Time to update your science pathfinders. The Encyclopedia of Life launched earlier this week.
The goal: to create an online database of the 1.8 million species known to man.
This ambitious, non-profit 2.0 project now boasts 30,000 pages. Project funders include the MacArthur and Sloan Foundations.
EOL hopes to combine scientifc oversight with popular knowledge building–its public submissions will be authenticated by expert curators prior to publication.
EOL calls itself:
an ecosystem of websites that makes all key information about all life on Earth accessible to anyone, anywhere in the world. Our goals are to:
- Create a constantly evolving encyclopedia that lives on the Internet, with contributions from scientists and amateurs alike.
- Transform the science of biology, and inspire a new generation of scientists, by aggregating virtually all known data about every living species.
- Engage a wide audience of schoolchildren, educators, citizen scientists, academics and those who are just curious about Earth’s species.
- Increase our collective understanding of life on Earth, and safeguard the richest possible spectrum of biodiversity.
The first edition of the portal is impressive.

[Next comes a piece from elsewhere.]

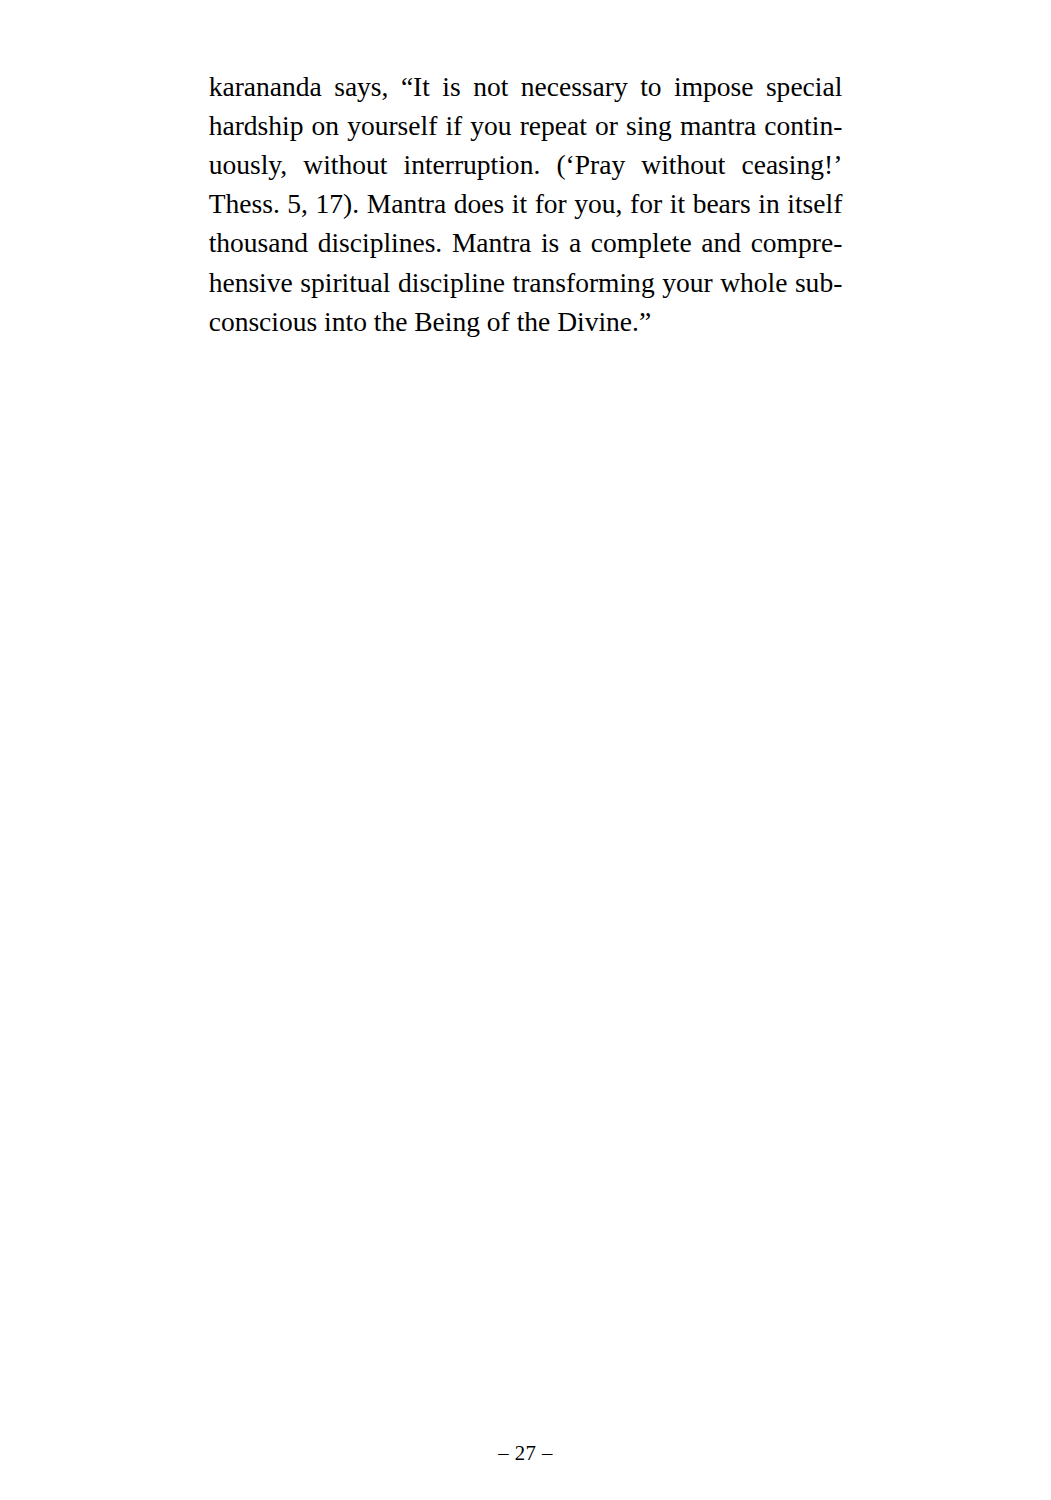karananda says, “It is not necessary to impose special hardship on yourself if you repeat or sing mantra continuously, without interruption. (‘Pray without ceasing!’ Thess. 5, 17). Mantra does it for you, for it bears in itself thousand disciplines. Mantra is a complete and comprehensive spiritual discipline transforming your whole subconscious into the Being of the Divine.”
– 27 –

It contains:
- About 25 exemplar species pages. These pages show the kind of rich environment, with extensive information, to which all the species pages will eventually grow. These pages have been authenticated (endorsed) scientists.
- Tens of thousands of additional species pages. These pages are authenticated, but do not contain the rich array of information found on the exemplar pages.

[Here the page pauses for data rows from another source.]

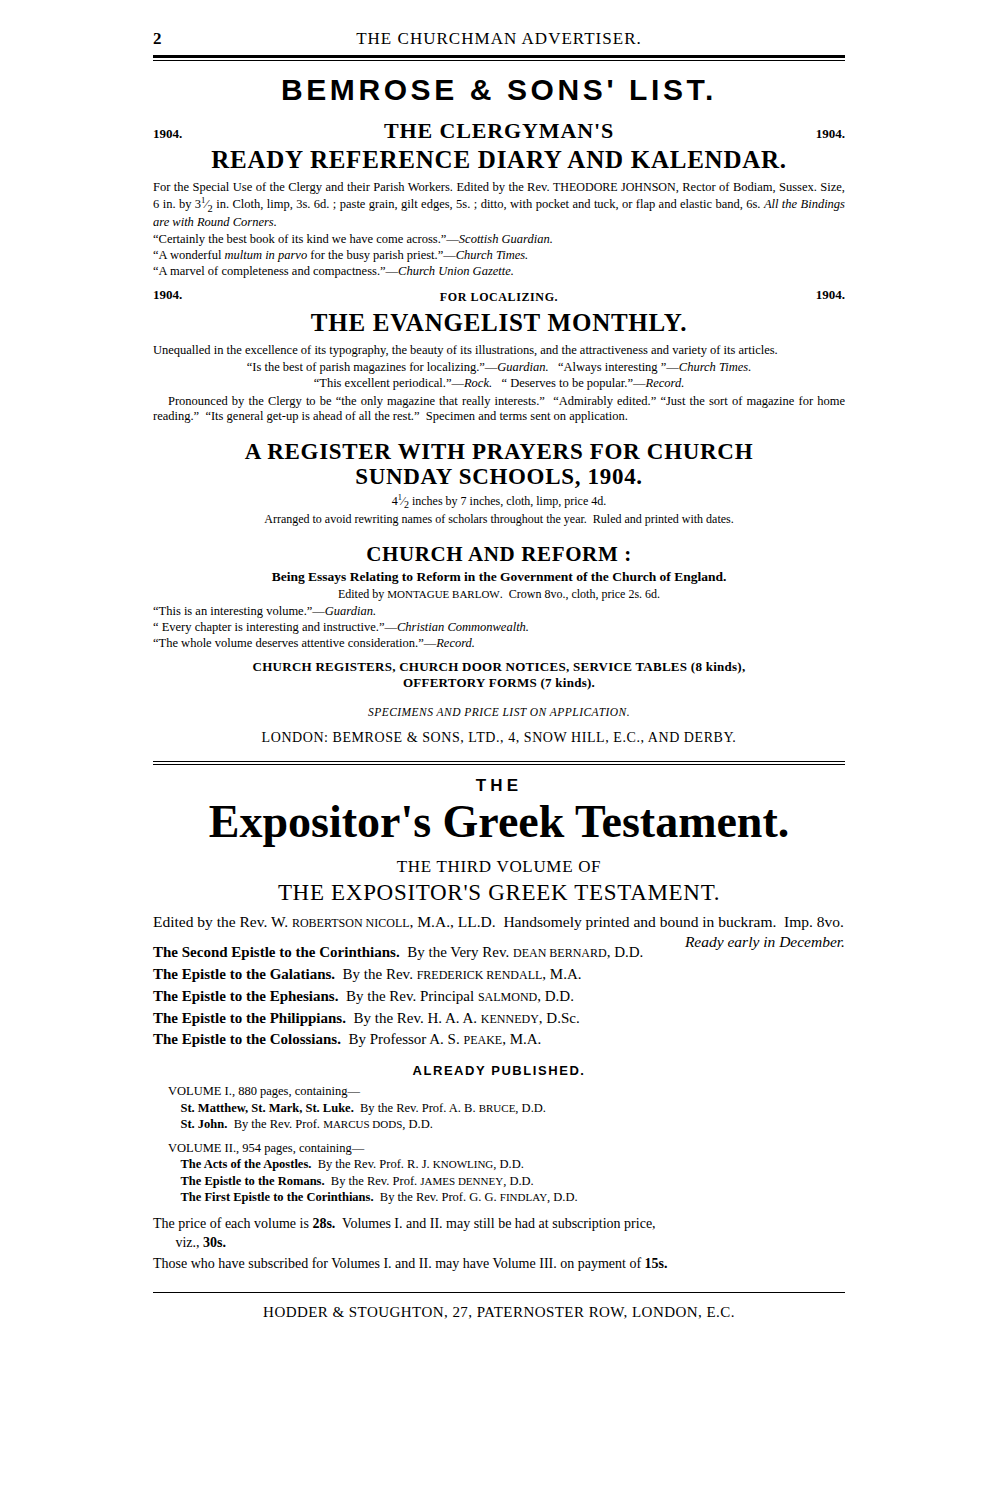2 THE CHURCHMAN ADVERTISER.
BEMROSE & SONS' LIST.
1904. THE CLERGYMAN'S 1904.
READY REFERENCE DIARY AND KALENDAR.
For the Special Use of the Clergy and their Parish Workers. Edited by the Rev. THEODORE JOHNSON, Rector of Bodiam, Sussex. Size, 6 in. by 31⁄2 in. Cloth, limp, 3s. 6d. ; paste grain, gilt edges, 5s. ; ditto, with pocket and tuck, or flap and elastic band, 6s. All the Bindings are with Round Corners.
“Certainly the best book of its kind we have come across.”—Scottish Guardian.
“A wonderful multum in parvo for the busy parish priest.”—Church Times.
“A marvel of completeness and compactness.”—Church Union Gazette.
1904. FOR LOCALIZING. 1904.
THE EVANGELIST MONTHLY.
Unequalled in the excellence of its typography, the beauty of its illustrations, and the attractiveness and variety of its articles.
“Is the best of parish magazines for localizing.”—Guardian. “Always interesting ”—Church Times.
“This excellent periodical.”—Rock. “ Deserves to be popular.”—Record.
Pronounced by the Clergy to be “the only magazine that really interests.” “Admirably edited.” “Just the sort of magazine for home reading.” “Its general get-up is ahead of all the rest.” Specimen and terms sent on application.
A REGISTER WITH PRAYERS FOR CHURCH SUNDAY SCHOOLS, 1904.
41⁄2 inches by 7 inches, cloth, limp, price 4d.
Arranged to avoid rewriting names of scholars throughout the year. Ruled and printed with dates.
CHURCH AND REFORM :
Being Essays Relating to Reform in the Government of the Church of England.
Edited by MONTAGUE BARLOW. Crown 8vo., cloth, price 2s. 6d.
“This is an interesting volume.”—Guardian.
“ Every chapter is interesting and instructive.”—Christian Commonwealth.
“The whole volume deserves attentive consideration.”—Record.
CHURCH REGISTERS, CHURCH DOOR NOTICES, SERVICE TABLES (8 kinds),
OFFERTORY FORMS (7 kinds).
SPECIMENS AND PRICE LIST ON APPLICATION.
LONDON: BEMROSE & SONS, LTD., 4, SNOW HILL, E.C., AND DERBY.
THE
Expositor's Greek Testament.
THE THIRD VOLUME OF
THE EXPOSITOR'S GREEK TESTAMENT.
Edited by the Rev. W. ROBERTSON NICOLL, M.A., LL.D. Handsomely printed and bound in buckram. Imp. 8vo.Ready early in December.
The Second Epistle to the Corinthians. By the Very Rev. DEAN BERNARD, D.D.
The Epistle to the Galatians. By the Rev. FREDERICK RENDALL, M.A.
The Epistle to the Ephesians. By the Rev. Principal SALMOND, D.D.
The Epistle to the Philippians. By the Rev. H. A. A. KENNEDY, D.Sc.
The Epistle to the Colossians. By Professor A. S. PEAKE, M.A.
ALREADY PUBLISHED.
VOLUME I., 880 pages, containing—
St. Matthew, St. Mark, St. Luke. By the Rev. Prof. A. B. BRUCE, D.D.
St. John. By the Rev. Prof. MARCUS DODS, D.D.
VOLUME II., 954 pages, containing—
The Acts of the Apostles. By the Rev. Prof. R. J. KNOWLING, D.D.
The Epistle to the Romans. By the Rev. Prof. JAMES DENNEY, D.D.
The First Epistle to the Corinthians. By the Rev. Prof. G. G. FINDLAY, D.D.
The price of each volume is 28s. Volumes I. and II. may still be had at subscription price, viz., 30s.
Those who have subscribed for Volumes I. and II. may have Volume III. on payment of 15s.
HODDER & STOUGHTON, 27, PATERNOSTER ROW, LONDON, E.C.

- About 1 million minimal species pages contain the scientific and common names for a species and often have a distribution map, but lack other authenticated information.
Here’s an example of an examplar page which contains narrative, media, maps, and diagrams.
I am hugely impressed with the idealism and energy behind this project, but I feel unqualified to evaluate the effort. Scientists and science teachers, please weigh in!